In reading your question, one possible set up that comes to mind is that you can treat tank as a random grouping factor. Then, for each tank, you have multiple values of your response variable - total swim time - coming from the multiple fish in that tank:
Level 2: Tank 1 $......$ Tank 2 $.....$ Tank 3 $...$ Tank 4
Level 1: πππ $...$ ππππ $...$ πππ $...$ ππ
In the above diagram, your response obsevation level is Level 1 and your random grouping factor level is Level 2.
Given the above, temperature is a Level 2 predictor variable (i.e., a tank-level predictor variable). Indeed, its values change from tank to tank, but not from fish-to-fish within the same tank.
It is not clear from the information you provided if you included fish from all 4 crosses in any particular tank. If you did, then cross can be considered a Level-1 predictor (i.e., a fish-level predictor).
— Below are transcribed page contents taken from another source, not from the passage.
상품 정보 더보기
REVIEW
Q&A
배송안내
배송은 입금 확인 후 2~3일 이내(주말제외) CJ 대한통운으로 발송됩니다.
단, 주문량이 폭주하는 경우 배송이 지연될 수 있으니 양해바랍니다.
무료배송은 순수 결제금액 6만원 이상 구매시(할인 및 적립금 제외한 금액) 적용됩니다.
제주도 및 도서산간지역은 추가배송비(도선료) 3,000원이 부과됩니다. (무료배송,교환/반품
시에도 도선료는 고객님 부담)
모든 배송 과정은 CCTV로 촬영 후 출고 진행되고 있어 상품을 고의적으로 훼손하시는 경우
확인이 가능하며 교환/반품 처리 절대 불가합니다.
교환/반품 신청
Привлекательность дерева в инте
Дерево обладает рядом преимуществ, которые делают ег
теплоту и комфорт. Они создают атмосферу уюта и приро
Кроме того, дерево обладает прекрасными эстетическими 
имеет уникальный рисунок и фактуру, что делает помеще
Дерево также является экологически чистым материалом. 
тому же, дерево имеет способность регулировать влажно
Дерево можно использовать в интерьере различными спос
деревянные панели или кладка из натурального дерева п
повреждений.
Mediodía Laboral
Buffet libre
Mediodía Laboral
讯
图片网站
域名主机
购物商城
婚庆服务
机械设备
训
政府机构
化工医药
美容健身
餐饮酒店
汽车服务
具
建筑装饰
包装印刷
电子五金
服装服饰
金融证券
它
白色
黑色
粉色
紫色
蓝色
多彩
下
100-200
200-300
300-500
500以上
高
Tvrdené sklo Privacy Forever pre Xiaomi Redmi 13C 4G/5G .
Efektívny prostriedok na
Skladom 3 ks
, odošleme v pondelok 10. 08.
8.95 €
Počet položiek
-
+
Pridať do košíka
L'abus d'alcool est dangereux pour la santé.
If the 4 crosses are all the crosses you care about in your study, it makes sense to consider cross as a predictor in the fixed effects portion of your model.
Of course, if cross has more than the 4 levels you were able to include in your study, you would be able to consider cross as a random grouping factor. But if these 4 levels are all you care about, then see the previous paragraph.
The tricky thing here is that you are interested in the effect of a Level 2 predictor: temperature. Assuming your model only includes a single grouping factor, I wonder if your best bet would be to actually consider a GEE-type model rather than a mixed effects model to conduct inference on this Level 2 predictor.